Friday, November 03, 2006
CFAC NEWS
Citizen journalism’s pied piper
From Berkeley to Harvard, CFAC Director Dan Gillmor tries to bring the new media into being, without bringing down the old
By Dan Kennedy
Common Wealth Magazine
Bloggers in one corner, journalists in the other. Or is it bloggers versus journalists?
Perhaps this is a false dichotomy, or an outdated one. After all, it was nearly two years ago that New York University journalism professor Jay Rosen wrote an essay for his influential blog, PressThink, called “Bloggers vs. Journalists Is Over.” Yet, judging by the hostility it still generates, this argument may just be getting revved up.

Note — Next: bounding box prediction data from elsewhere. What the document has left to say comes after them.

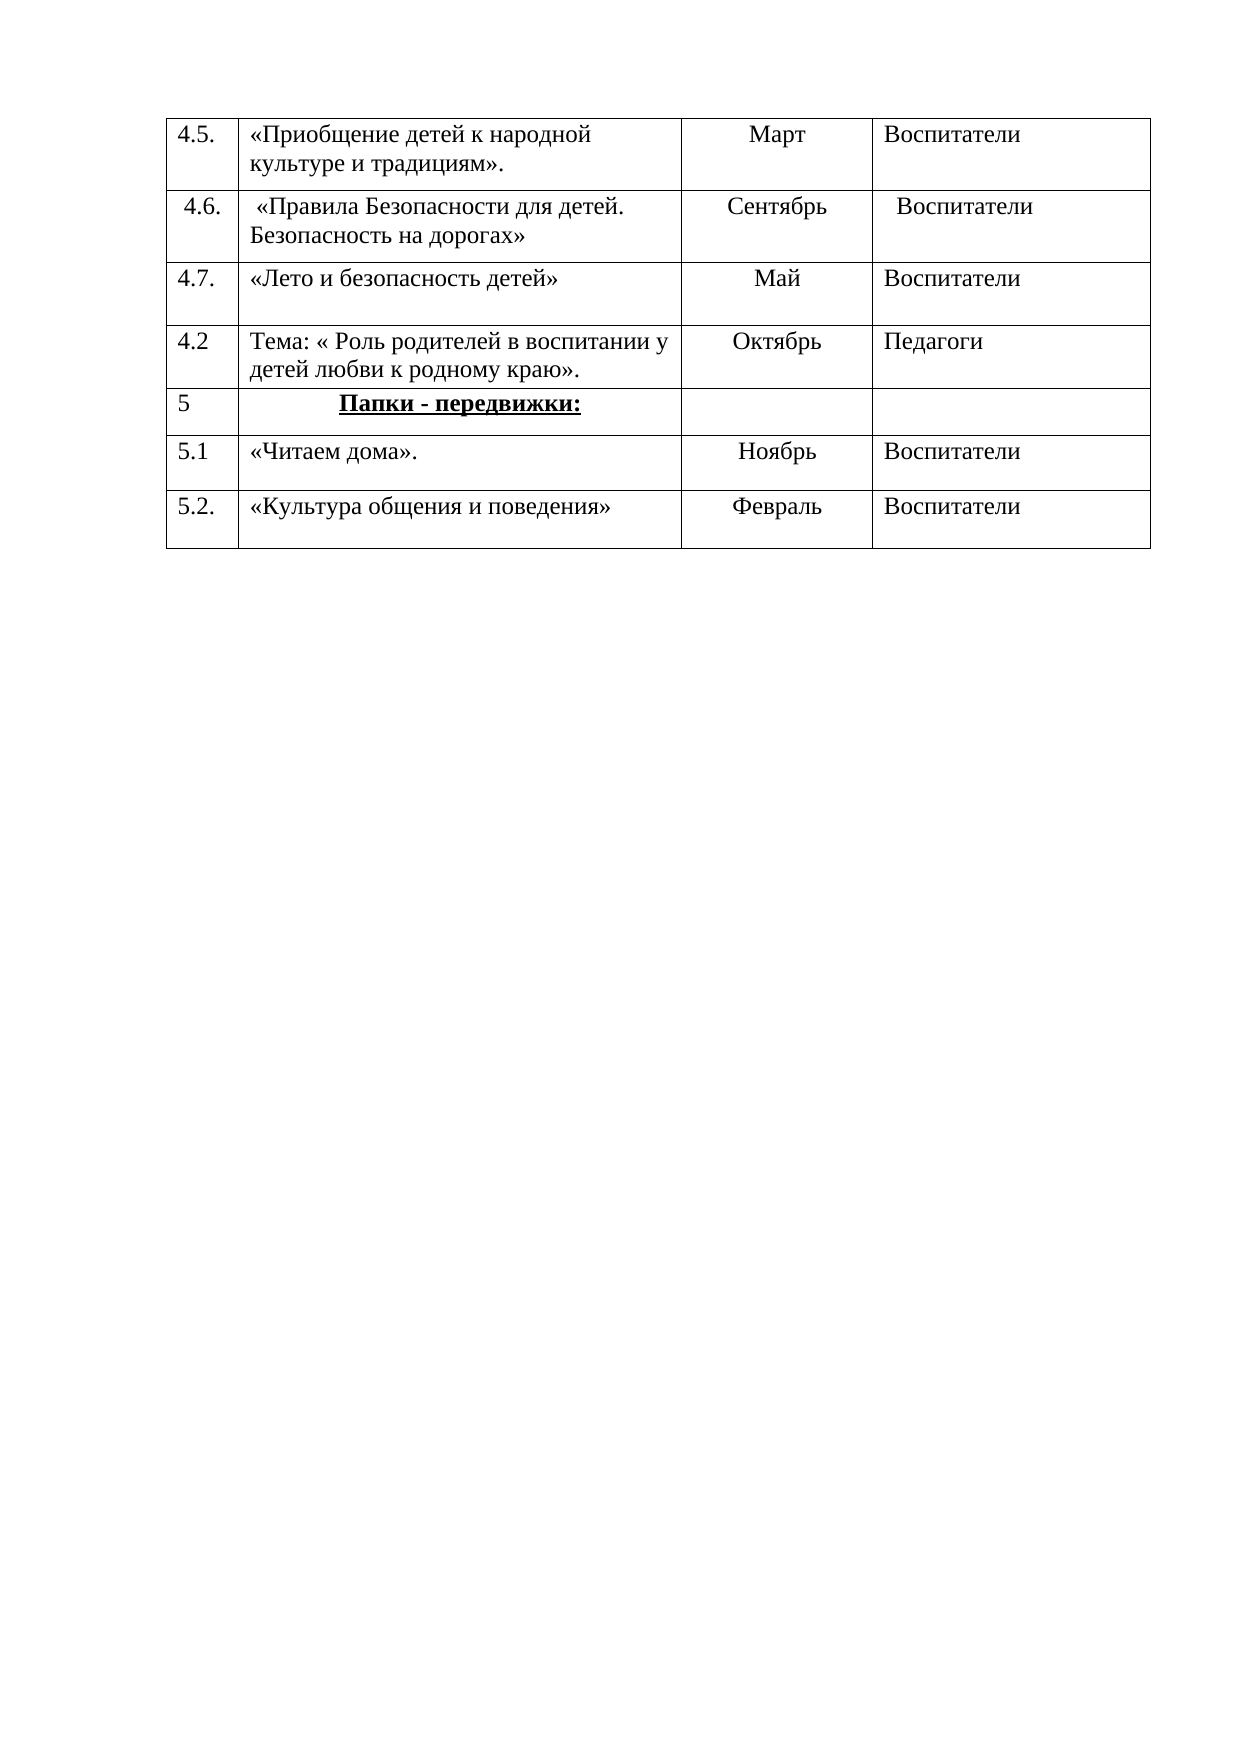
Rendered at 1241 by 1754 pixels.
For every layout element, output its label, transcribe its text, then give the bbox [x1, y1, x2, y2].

table_cell Воспитатели [873, 263, 1150, 325]
table_cell Воспитатели [873, 119, 1150, 190]
table_cell [873, 389, 1150, 435]
table_cell 5.1 [167, 436, 238, 490]
table_cell Май [682, 263, 872, 325]
table_cell Февраль [682, 491, 872, 548]
table_cell «Читаем дома». [239, 436, 681, 490]
table_cell [682, 389, 872, 435]
table_cell Тема: « Роль родителей в воспитании у детей любви к родному краю». [239, 326, 681, 387]
table_cell Ноябрь [682, 436, 872, 490]
table_cell Воспитатели [873, 436, 1150, 490]
table_cell «Приобщение детей к народной культуре и традициям». [239, 119, 681, 190]
table_cell «Правила Безопасности для детей. Безопасность на дорогах» [239, 191, 681, 262]
table_cell Октябрь [682, 326, 872, 387]
table_cell 4.7. [167, 263, 238, 325]
table_cell Март [682, 119, 872, 190]
table_cell «Культура общения и поведения» [239, 491, 681, 548]
table_cell 4.6. [167, 191, 238, 262]
table_cell «Лето и безопасность детей» [239, 263, 681, 325]
table_cell 5.2. [167, 491, 238, 548]
table_cell Педагоги [873, 326, 1150, 387]
table_cell 4.5. [167, 119, 238, 190]
table_cell Воспитатели [873, 491, 1150, 548]
table_cell 5 [167, 389, 238, 435]
table_cell Сентябрь [682, 191, 872, 262]
table_cell Воспитатели [873, 191, 1150, 262]
table_cell 4.2 [167, 326, 238, 387]
table_cell Папки - передвижки: [239, 389, 681, 435]
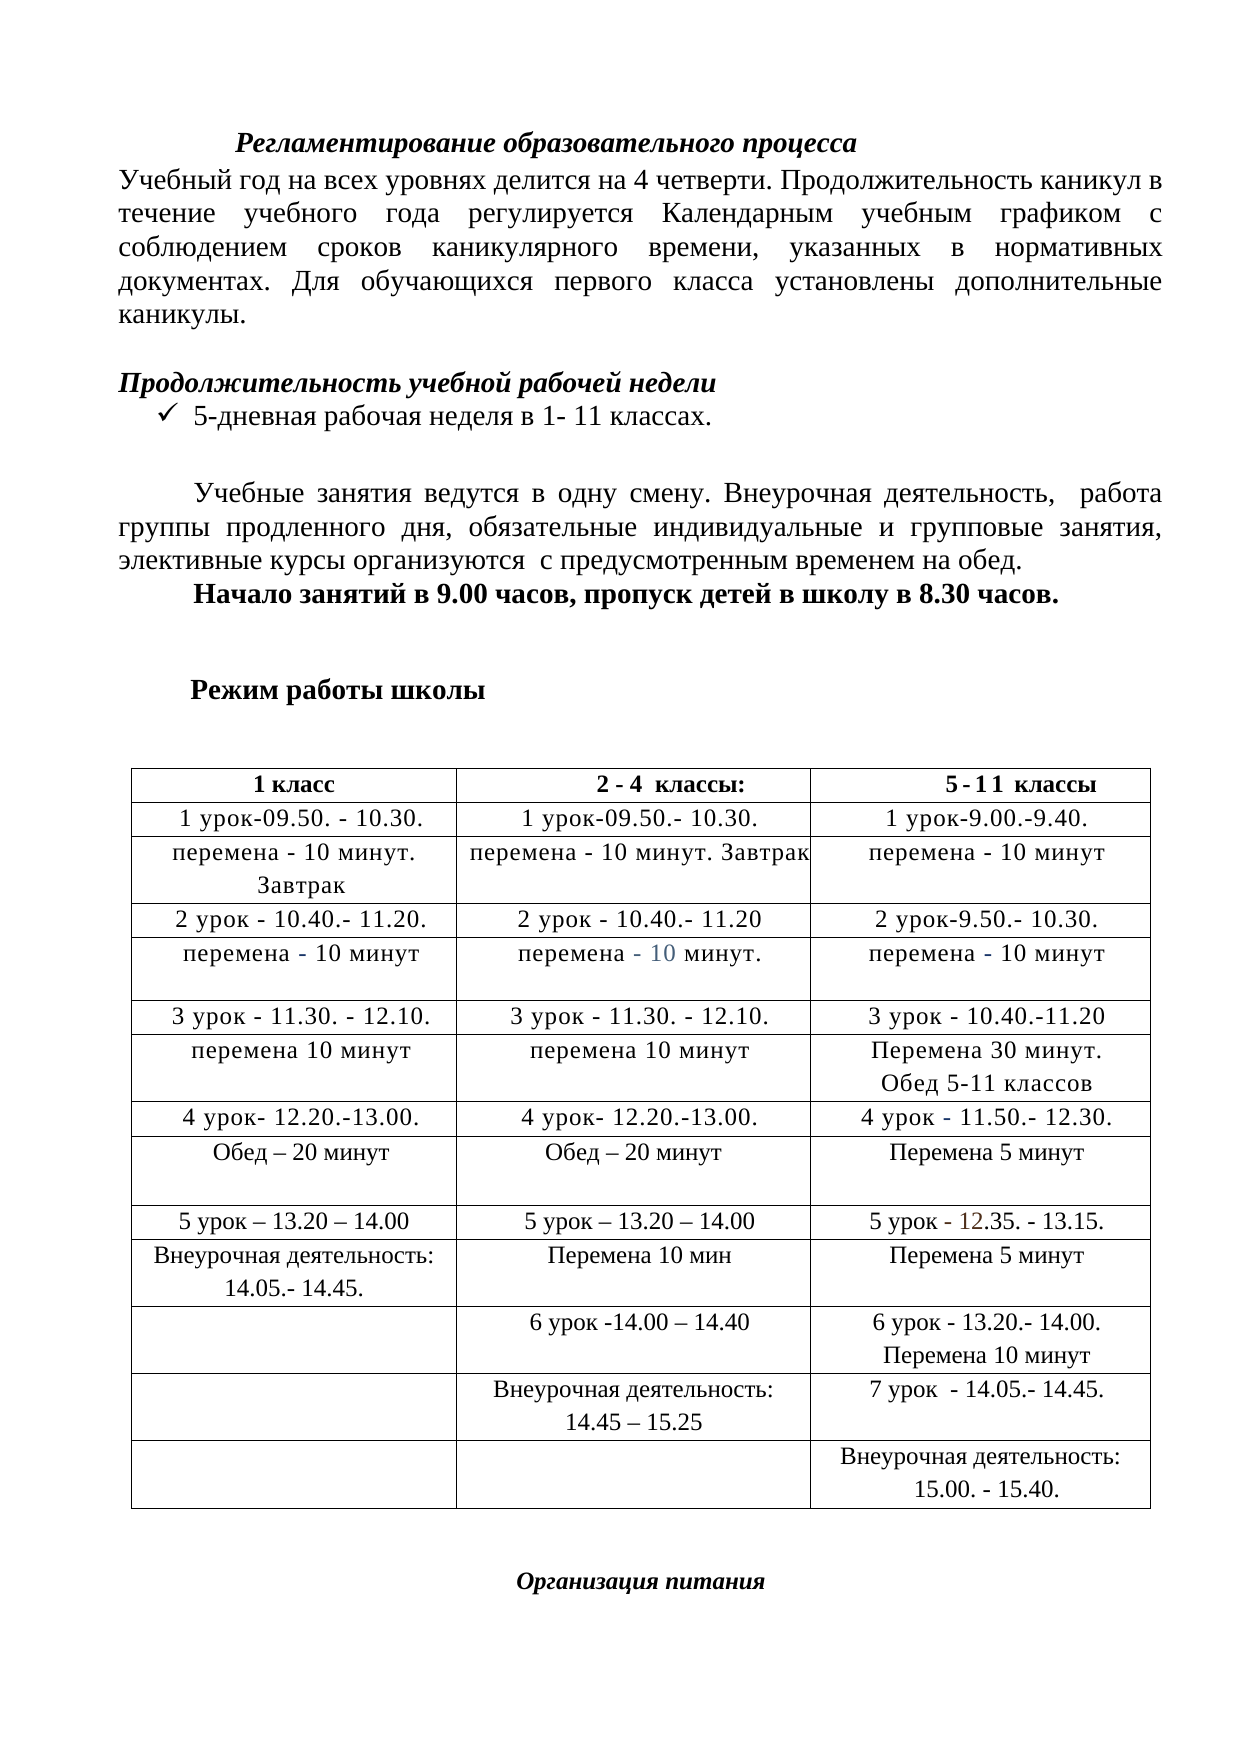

Within media circles, for instance, one of the most talked-about essays of the summer was a long, somewhat jaundiced take on blogworld written for The New Yorker by Nicholas Lemann, dean of Columbia University’s Graduate School of Journalism. Although Lemann, a veteran journalist and author, was reasonably nuanced in his argument (the title, “Amateur Hour,” was as provocative as anything he actually wrote), he immediately came under attack from what might be called the blog triumphalists. And every day, blogs on both the right (Little Green Footballs, Power Line) and the left (the Daily Kos, Eschaton) are brimming with snide contempt for what they invariably describe as the “MSM”—dismissive shorthand for the mainstream media.
Then there’s Dan Gillmor. An unassuming 55-year-old former technology columnist and professional musician, he is the unlikely revolutionary behind what may prove to be the reinvention of journalism. As the founder of the Center for Citizen Media, a fledgling think tank affiliated with Harvard Law School’s Berkman Center for Internet & Society, Gillmor occupies the middle ground between the MSM and the blog triumphalists. His goal: to help the nascent citizen-journalism movement raise its standards and boost its influence, while also helping mainstream media organizations use technology to reach out to what he likes to call the “former audience.”